[Stored dataset items]
━━━━
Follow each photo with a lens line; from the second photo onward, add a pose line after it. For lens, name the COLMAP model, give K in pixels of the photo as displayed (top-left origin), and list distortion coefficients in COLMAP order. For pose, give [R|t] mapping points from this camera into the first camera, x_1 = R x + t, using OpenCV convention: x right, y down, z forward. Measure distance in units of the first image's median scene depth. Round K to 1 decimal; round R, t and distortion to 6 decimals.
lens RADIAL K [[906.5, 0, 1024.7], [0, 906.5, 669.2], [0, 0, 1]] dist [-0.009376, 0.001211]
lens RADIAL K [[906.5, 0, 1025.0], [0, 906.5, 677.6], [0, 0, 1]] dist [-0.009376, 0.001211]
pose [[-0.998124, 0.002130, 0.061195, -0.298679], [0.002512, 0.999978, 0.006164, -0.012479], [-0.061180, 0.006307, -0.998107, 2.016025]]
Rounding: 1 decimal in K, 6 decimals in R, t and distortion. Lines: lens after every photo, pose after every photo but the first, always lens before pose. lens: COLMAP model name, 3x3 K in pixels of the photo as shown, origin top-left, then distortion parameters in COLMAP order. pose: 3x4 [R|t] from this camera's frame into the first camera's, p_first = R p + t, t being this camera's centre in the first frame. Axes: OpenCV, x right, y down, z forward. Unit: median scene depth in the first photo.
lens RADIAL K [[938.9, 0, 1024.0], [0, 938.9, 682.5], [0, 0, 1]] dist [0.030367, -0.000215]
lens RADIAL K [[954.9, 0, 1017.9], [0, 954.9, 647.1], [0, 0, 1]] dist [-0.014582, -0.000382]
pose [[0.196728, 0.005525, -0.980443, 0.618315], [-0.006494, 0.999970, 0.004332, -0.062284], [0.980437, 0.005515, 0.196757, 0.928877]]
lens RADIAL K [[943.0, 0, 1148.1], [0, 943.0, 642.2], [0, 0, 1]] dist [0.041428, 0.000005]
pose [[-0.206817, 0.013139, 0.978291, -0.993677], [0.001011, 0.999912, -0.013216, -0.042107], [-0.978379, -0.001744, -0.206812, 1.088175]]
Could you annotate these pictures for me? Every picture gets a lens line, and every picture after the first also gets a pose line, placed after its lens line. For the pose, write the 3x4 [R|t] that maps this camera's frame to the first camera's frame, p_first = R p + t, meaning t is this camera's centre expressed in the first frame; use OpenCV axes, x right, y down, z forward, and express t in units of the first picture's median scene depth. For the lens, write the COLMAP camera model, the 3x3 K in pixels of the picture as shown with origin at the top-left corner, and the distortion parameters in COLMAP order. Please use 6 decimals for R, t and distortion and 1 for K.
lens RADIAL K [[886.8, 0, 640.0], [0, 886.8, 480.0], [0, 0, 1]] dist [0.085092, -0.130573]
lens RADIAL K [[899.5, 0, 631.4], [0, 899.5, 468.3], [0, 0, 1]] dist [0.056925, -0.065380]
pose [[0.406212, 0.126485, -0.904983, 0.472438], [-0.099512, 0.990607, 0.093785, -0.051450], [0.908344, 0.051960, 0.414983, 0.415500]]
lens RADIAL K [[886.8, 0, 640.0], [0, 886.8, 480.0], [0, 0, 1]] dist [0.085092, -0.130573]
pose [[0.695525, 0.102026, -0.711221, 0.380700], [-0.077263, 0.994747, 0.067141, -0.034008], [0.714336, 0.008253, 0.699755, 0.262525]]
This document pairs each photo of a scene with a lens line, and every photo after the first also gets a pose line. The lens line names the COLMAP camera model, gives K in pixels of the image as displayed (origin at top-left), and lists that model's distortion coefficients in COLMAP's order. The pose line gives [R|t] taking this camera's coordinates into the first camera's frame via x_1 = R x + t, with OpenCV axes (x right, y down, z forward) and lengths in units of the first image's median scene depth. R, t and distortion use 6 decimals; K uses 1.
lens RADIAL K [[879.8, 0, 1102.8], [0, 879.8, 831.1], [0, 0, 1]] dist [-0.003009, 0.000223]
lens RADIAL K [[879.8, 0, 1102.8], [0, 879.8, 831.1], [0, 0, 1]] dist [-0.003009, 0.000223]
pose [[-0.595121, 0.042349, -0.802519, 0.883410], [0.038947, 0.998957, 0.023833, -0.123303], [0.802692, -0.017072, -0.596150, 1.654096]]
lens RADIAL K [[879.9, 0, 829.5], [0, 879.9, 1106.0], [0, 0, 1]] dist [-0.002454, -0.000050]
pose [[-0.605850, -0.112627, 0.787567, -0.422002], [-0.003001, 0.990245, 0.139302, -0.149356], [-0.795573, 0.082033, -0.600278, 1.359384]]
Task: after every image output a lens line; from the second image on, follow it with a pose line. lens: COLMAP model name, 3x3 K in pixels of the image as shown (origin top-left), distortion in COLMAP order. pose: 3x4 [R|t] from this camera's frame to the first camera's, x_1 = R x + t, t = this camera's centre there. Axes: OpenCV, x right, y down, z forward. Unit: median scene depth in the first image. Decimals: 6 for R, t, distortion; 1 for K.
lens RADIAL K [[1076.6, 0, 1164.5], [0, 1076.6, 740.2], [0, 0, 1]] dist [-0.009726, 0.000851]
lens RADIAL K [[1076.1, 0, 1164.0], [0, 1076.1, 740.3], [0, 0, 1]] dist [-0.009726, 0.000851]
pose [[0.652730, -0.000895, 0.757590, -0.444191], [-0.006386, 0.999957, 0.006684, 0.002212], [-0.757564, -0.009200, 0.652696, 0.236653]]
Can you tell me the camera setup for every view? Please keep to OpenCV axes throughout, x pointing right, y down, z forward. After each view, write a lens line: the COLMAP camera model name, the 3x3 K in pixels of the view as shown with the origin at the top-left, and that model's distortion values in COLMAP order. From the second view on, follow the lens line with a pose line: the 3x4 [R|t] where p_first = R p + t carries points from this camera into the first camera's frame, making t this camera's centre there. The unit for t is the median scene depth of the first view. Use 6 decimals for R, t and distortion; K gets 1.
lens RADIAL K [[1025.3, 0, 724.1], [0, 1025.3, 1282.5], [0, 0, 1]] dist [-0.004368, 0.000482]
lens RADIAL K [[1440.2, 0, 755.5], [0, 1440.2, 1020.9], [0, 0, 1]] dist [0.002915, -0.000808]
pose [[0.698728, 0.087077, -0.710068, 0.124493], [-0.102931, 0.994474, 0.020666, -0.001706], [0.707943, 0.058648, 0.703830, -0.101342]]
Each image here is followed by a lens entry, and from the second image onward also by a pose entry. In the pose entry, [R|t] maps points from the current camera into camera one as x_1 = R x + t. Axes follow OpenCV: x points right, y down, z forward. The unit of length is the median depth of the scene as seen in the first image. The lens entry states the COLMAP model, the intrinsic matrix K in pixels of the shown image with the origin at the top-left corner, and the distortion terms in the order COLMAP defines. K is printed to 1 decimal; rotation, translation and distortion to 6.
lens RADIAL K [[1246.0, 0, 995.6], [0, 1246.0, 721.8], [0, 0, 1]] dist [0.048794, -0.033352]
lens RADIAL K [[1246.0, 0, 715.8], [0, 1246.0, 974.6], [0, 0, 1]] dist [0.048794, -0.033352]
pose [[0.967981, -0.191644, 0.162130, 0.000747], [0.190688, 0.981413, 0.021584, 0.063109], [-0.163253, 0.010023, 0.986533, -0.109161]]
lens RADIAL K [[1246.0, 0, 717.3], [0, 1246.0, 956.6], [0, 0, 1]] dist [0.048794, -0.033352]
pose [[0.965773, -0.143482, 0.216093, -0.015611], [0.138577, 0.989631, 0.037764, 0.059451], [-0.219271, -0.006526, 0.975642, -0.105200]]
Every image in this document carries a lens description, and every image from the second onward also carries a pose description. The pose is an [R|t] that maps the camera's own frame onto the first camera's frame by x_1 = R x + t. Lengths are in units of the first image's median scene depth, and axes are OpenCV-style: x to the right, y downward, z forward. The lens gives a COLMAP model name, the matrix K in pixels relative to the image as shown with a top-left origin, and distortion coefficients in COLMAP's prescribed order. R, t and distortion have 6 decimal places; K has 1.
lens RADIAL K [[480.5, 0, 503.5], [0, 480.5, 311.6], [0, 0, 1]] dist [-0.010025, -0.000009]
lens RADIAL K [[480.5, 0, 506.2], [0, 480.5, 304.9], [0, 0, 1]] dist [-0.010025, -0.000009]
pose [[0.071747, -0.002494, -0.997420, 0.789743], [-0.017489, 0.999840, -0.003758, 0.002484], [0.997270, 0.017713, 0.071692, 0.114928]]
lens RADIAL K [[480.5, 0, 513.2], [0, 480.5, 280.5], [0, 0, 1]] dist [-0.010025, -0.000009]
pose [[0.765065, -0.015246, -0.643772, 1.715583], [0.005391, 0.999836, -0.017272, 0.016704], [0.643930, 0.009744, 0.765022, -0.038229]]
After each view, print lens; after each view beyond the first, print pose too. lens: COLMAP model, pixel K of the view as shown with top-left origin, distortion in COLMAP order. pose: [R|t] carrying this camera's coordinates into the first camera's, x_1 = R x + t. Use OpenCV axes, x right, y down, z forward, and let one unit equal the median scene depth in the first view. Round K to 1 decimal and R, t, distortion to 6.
━━━━
TO DO ->
Start with the line that contains "Every image in", end with the last line of the entries, and please retype every line in that span exactly, with no others.

SOLUTION ->
Every image in this document carries a lens description, and every image from the second onward also carries a pose description. The pose is an [R|t] that maps the camera's own frame onto the first camera's frame by x_1 = R x + t. Lengths are in units of the first image's median scene depth, and axes are OpenCV-style: x to the right, y downward, z forward. The lens gives a COLMAP model name, the matrix K in pixels relative to the image as shown with a top-left origin, and distortion coefficients in COLMAP's prescribed order. R, t and distortion have 6 decimal places; K has 1.
lens RADIAL K [[480.5, 0, 503.5], [0, 480.5, 311.6], [0, 0, 1]] dist [-0.010025, -0.000009]
lens RADIAL K [[480.5, 0, 506.2], [0, 480.5, 304.9], [0, 0, 1]] dist [-0.010025, -0.000009]
pose [[0.071747, -0.002494, -0.997420, 0.789743], [-0.017489, 0.999840, -0.003758, 0.002484], [0.997270, 0.017713, 0.071692, 0.114928]]
lens RADIAL K [[480.5, 0, 513.2], [0, 480.5, 280.5], [0, 0, 1]] dist [-0.010025, -0.000009]
pose [[0.765065, -0.015246, -0.643772, 1.715583], [0.005391, 0.999836, -0.017272, 0.016704], [0.643930, 0.009744, 0.765022, -0.038229]]
After each view, print lens; after each view beyond the first, print pose too. lens: COLMAP model, pixel K of the view as shown with top-left origin, distortion in COLMAP order. pose: [R|t] carrying this camera's coordinates into the first camera's, x_1 = R x + t. Use OpenCV axes, x right, y down, z forward, and let one unit equal the median scene depth in the first view. Round K to 1 decimal and R, t, distortion to 6.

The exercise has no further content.